From the first entry to the last, repeat them all exactly.

*** LISTED RECORDS ***

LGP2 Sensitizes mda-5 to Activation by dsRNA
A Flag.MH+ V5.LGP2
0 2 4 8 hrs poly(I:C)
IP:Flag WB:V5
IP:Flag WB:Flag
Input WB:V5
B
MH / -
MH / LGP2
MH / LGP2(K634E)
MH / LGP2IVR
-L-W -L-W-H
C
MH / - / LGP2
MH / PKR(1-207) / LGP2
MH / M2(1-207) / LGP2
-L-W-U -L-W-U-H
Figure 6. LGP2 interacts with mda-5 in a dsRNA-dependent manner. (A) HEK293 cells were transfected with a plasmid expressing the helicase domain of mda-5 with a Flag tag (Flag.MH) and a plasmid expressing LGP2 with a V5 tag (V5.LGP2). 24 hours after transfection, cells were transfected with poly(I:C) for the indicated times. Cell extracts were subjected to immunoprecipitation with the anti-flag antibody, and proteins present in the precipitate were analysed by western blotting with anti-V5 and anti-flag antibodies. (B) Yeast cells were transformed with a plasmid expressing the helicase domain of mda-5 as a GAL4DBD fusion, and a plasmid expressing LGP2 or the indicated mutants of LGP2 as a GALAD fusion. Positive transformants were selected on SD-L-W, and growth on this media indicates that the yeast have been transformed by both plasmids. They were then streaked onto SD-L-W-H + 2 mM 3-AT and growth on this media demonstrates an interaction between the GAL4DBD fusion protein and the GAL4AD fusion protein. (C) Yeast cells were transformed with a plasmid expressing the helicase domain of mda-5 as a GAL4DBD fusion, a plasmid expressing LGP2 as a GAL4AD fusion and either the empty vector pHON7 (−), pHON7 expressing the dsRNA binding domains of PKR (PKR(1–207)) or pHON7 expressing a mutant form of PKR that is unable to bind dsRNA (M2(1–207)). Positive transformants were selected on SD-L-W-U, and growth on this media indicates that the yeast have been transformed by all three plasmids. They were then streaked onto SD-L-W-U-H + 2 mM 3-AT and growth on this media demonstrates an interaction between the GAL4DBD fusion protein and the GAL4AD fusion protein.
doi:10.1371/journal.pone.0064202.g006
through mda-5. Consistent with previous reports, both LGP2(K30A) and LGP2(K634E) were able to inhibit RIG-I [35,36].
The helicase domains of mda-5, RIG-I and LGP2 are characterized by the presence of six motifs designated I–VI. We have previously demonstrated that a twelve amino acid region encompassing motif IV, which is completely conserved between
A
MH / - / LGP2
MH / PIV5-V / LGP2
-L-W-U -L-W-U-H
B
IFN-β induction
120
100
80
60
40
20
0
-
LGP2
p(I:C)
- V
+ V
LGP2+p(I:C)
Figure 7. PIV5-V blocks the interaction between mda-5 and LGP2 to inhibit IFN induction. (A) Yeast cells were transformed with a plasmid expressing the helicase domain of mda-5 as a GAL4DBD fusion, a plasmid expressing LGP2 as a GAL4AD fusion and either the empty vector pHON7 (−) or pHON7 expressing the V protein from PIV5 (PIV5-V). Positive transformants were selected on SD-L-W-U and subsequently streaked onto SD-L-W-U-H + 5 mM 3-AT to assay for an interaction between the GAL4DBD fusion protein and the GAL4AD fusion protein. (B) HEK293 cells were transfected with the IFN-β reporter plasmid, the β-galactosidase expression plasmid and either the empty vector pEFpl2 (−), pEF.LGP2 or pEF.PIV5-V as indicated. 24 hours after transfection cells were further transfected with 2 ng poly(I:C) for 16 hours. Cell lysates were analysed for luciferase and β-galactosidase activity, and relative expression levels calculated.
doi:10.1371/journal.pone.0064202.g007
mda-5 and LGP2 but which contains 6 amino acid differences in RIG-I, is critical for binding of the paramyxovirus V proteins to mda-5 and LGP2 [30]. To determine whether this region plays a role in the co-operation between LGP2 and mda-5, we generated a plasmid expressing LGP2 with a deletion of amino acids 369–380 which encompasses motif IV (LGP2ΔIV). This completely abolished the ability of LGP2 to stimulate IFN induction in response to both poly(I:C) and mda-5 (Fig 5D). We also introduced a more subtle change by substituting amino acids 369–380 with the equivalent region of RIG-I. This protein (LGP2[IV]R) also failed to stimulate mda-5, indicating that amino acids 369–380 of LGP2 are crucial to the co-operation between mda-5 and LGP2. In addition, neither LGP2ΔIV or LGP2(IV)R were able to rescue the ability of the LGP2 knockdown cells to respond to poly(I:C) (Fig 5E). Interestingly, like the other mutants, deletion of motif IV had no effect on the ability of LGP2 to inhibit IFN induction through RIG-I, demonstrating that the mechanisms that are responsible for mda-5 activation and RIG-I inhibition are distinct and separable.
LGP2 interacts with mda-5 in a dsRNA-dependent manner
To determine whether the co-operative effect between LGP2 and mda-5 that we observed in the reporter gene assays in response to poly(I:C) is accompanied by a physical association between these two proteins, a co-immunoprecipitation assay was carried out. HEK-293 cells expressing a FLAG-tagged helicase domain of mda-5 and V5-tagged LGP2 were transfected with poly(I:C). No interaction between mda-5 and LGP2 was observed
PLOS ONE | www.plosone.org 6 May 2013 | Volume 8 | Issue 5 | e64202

*** End of LISTED RECORDS ***

→ **ANSWER BOX**:
LGP2 Sensitizes mda-5 to Activation by dsRNA
A Flag.MH+ V5.LGP2
0 2 4 8 hrs poly(I:C)
IP:Flag WB:V5
IP:Flag WB:Flag
Input WB:V5
B
MH / -
MH / LGP2
MH / LGP2(K634E)
MH / LGP2IVR
-L-W -L-W-H
C
MH / - / LGP2
MH / PKR(1-207) / LGP2
MH / M2(1-207) / LGP2
-L-W-U -L-W-U-H
Figure 6. LGP2 interacts with mda-5 in a dsRNA-dependent manner. (A) HEK293 cells were transfected with a plasmid expressing the helicase domain of mda-5 with a Flag tag (Flag.MH) and a plasmid expressing LGP2 with a V5 tag (V5.LGP2). 24 hours after transfection, cells were transfected with poly(I:C) for the indicated times. Cell extracts were subjected to immunoprecipitation with the anti-flag antibody, and proteins present in the precipitate were analysed by western blotting with anti-V5 and anti-flag antibodies. (B) Yeast cells were transformed with a plasmid expressing the helicase domain of mda-5 as a GAL4DBD fusion, and a plasmid expressing LGP2 or the indicated mutants of LGP2 as a GALAD fusion. Positive transformants were selected on SD-L-W, and growth on this media indicates that the yeast have been transformed by both plasmids. They were then streaked onto SD-L-W-H + 2 mM 3-AT and growth on this media demonstrates an interaction between the GAL4DBD fusion protein and the GAL4AD fusion protein. (C) Yeast cells were transformed with a plasmid expressing the helicase domain of mda-5 as a GAL4DBD fusion, a plasmid expressing LGP2 as a GAL4AD fusion and either the empty vector pHON7 (−), pHON7 expressing the dsRNA binding domains of PKR (PKR(1–207)) or pHON7 expressing a mutant form of PKR that is unable to bind dsRNA (M2(1–207)). Positive transformants were selected on SD-L-W-U, and growth on this media indicates that the yeast have been transformed by all three plasmids. They were then streaked onto SD-L-W-U-H + 2 mM 3-AT and growth on this media demonstrates an interaction between the GAL4DBD fusion protein and the GAL4AD fusion protein.
doi:10.1371/journal.pone.0064202.g006
through mda-5. Consistent with previous reports, both LGP2(K30A) and LGP2(K634E) were able to inhibit RIG-I [35,36].
The helicase domains of mda-5, RIG-I and LGP2 are characterized by the presence of six motifs designated I–VI. We have previously demonstrated that a twelve amino acid region encompassing motif IV, which is completely conserved between
A
MH / - / LGP2
MH / PIV5-V / LGP2
-L-W-U -L-W-U-H
B
IFN-β induction
120
100
80
60
40
20
0
-
LGP2
p(I:C)
- V
+ V
LGP2+p(I:C)
Figure 7. PIV5-V blocks the interaction between mda-5 and LGP2 to inhibit IFN induction. (A) Yeast cells were transformed with a plasmid expressing the helicase domain of mda-5 as a GAL4DBD fusion, a plasmid expressing LGP2 as a GAL4AD fusion and either the empty vector pHON7 (−) or pHON7 expressing the V protein from PIV5 (PIV5-V). Positive transformants were selected on SD-L-W-U and subsequently streaked onto SD-L-W-U-H + 5 mM 3-AT to assay for an interaction between the GAL4DBD fusion protein and the GAL4AD fusion protein. (B) HEK293 cells were transfected with the IFN-β reporter plasmid, the β-galactosidase expression plasmid and either the empty vector pEFpl2 (−), pEF.LGP2 or pEF.PIV5-V as indicated. 24 hours after transfection cells were further transfected with 2 ng poly(I:C) for 16 hours. Cell lysates were analysed for luciferase and β-galactosidase activity, and relative expression levels calculated.
doi:10.1371/journal.pone.0064202.g007
mda-5 and LGP2 but which contains 6 amino acid differences in RIG-I, is critical for binding of the paramyxovirus V proteins to mda-5 and LGP2 [30]. To determine whether this region plays a role in the co-operation between LGP2 and mda-5, we generated a plasmid expressing LGP2 with a deletion of amino acids 369–380 which encompasses motif IV (LGP2ΔIV). This completely abolished the ability of LGP2 to stimulate IFN induction in response to both poly(I:C) and mda-5 (Fig 5D). We also introduced a more subtle change by substituting amino acids 369–380 with the equivalent region of RIG-I. This protein (LGP2[IV]R) also failed to stimulate mda-5, indicating that amino acids 369–380 of LGP2 are crucial to the co-operation between mda-5 and LGP2. In addition, neither LGP2ΔIV or LGP2(IV)R were able to rescue the ability of the LGP2 knockdown cells to respond to poly(I:C) (Fig 5E). Interestingly, like the other mutants, deletion of motif IV had no effect on the ability of LGP2 to inhibit IFN induction through RIG-I, demonstrating that the mechanisms that are responsible for mda-5 activation and RIG-I inhibition are distinct and separable.
LGP2 interacts with mda-5 in a dsRNA-dependent manner
To determine whether the co-operative effect between LGP2 and mda-5 that we observed in the reporter gene assays in response to poly(I:C) is accompanied by a physical association between these two proteins, a co-immunoprecipitation assay was carried out. HEK-293 cells expressing a FLAG-tagged helicase domain of mda-5 and V5-tagged LGP2 were transfected with poly(I:C). No interaction between mda-5 and LGP2 was observed
PLOS ONE | www.plosone.org 6 May 2013 | Volume 8 | Issue 5 | e64202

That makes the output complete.